▸ What is required:
Start to finish, reproduce the records below with nothing missing.

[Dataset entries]
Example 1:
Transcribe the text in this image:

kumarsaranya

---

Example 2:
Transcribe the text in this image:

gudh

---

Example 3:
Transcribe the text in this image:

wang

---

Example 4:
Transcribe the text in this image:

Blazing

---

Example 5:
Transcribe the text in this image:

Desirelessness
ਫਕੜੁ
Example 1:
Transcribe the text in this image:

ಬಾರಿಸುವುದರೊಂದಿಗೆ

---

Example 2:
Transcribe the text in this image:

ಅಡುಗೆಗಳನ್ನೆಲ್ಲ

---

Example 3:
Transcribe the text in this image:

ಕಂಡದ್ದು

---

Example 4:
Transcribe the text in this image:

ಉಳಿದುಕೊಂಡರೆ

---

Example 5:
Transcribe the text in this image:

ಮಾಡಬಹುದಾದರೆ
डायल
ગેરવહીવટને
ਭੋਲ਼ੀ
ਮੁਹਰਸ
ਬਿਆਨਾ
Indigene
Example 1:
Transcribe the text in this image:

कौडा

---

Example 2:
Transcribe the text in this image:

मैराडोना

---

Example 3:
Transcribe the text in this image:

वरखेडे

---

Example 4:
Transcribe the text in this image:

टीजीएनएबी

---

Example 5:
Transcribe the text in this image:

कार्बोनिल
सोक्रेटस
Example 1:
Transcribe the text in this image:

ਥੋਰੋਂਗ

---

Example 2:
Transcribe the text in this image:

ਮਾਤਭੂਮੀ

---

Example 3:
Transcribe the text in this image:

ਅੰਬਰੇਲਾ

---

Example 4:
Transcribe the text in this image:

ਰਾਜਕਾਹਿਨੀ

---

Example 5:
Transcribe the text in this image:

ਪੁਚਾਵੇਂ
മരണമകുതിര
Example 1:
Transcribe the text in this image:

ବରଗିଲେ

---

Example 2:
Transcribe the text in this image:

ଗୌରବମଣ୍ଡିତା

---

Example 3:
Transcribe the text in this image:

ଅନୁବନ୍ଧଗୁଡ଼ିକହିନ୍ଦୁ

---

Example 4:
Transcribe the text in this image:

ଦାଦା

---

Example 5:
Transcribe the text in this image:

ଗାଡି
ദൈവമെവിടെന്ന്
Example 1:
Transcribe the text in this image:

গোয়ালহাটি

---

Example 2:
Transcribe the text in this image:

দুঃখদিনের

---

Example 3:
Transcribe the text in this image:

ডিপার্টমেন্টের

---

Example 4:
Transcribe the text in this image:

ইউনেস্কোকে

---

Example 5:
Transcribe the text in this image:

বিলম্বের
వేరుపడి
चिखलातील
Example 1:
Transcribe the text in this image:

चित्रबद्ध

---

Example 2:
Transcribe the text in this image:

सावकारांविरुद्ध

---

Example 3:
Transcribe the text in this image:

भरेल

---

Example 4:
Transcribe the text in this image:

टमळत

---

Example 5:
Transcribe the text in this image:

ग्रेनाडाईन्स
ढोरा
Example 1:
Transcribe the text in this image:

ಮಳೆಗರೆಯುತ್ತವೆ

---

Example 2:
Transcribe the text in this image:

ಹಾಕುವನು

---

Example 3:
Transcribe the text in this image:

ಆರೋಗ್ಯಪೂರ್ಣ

▸ Response area:
Example 1:
Transcribe the text in this image:

kumarsaranya

---

Example 2:
Transcribe the text in this image:

gudh

---

Example 3:
Transcribe the text in this image:

wang

---

Example 4:
Transcribe the text in this image:

Blazing

---

Example 5:
Transcribe the text in this image:

Desirelessness
ਫਕੜੁ
Example 1:
Transcribe the text in this image:

ಬಾರಿಸುವುದರೊಂದಿಗೆ

---

Example 2:
Transcribe the text in this image:

ಅಡುಗೆಗಳನ್ನೆಲ್ಲ

---

Example 3:
Transcribe the text in this image:

ಕಂಡದ್ದು

---

Example 4:
Transcribe the text in this image:

ಉಳಿದುಕೊಂಡರೆ

---

Example 5:
Transcribe the text in this image:

ಮಾಡಬಹುದಾದರೆ
डायल
ગેરવહીવટને
ਭੋਲ਼ੀ
ਮੁਹਰਸ
ਬਿਆਨਾ
Indigene
Example 1:
Transcribe the text in this image:

कौडा

---

Example 2:
Transcribe the text in this image:

मैराडोना

---

Example 3:
Transcribe the text in this image:

वरखेडे

---

Example 4:
Transcribe the text in this image:

टीजीएनएबी

---

Example 5:
Transcribe the text in this image:

कार्बोनिल
सोक्रेटस
Example 1:
Transcribe the text in this image:

ਥੋਰੋਂਗ

---

Example 2:
Transcribe the text in this image:

ਮਾਤਭੂਮੀ

---

Example 3:
Transcribe the text in this image:

ਅੰਬਰੇਲਾ

---

Example 4:
Transcribe the text in this image:

ਰਾਜਕਾਹਿਨੀ

---

Example 5:
Transcribe the text in this image:

ਪੁਚਾਵੇਂ
മരണമകുതിര
Example 1:
Transcribe the text in this image:

ବରଗିଲେ

---

Example 2:
Transcribe the text in this image:

ଗୌରବମଣ୍ଡିତା

---

Example 3:
Transcribe the text in this image:

ଅନୁବନ୍ଧଗୁଡ଼ିକହିନ୍ଦୁ

---

Example 4:
Transcribe the text in this image:

ଦାଦା

---

Example 5:
Transcribe the text in this image:

ଗାଡି
ദൈവമെവിടെന്ന്
Example 1:
Transcribe the text in this image:

গোয়ালহাটি

---

Example 2:
Transcribe the text in this image:

দুঃখদিনের

---

Example 3:
Transcribe the text in this image:

ডিপার্টমেন্টের

---

Example 4:
Transcribe the text in this image:

ইউনেস্কোকে

---

Example 5:
Transcribe the text in this image:

বিলম্বের
వేరుపడి
चिखलातील
Example 1:
Transcribe the text in this image:

चित्रबद्ध

---

Example 2:
Transcribe the text in this image:

सावकारांविरुद्ध

---

Example 3:
Transcribe the text in this image:

भरेल

---

Example 4:
Transcribe the text in this image:

टमळत

---

Example 5:
Transcribe the text in this image:

ग्रेनाडाईन्स
ढोरा
Example 1:
Transcribe the text in this image:

ಮಳೆಗರೆಯುತ್ತವೆ

---

Example 2:
Transcribe the text in this image:

ಹಾಕುವನು

---

Example 3:
Transcribe the text in this image:

ಆರೋಗ್ಯಪೂರ್ಣ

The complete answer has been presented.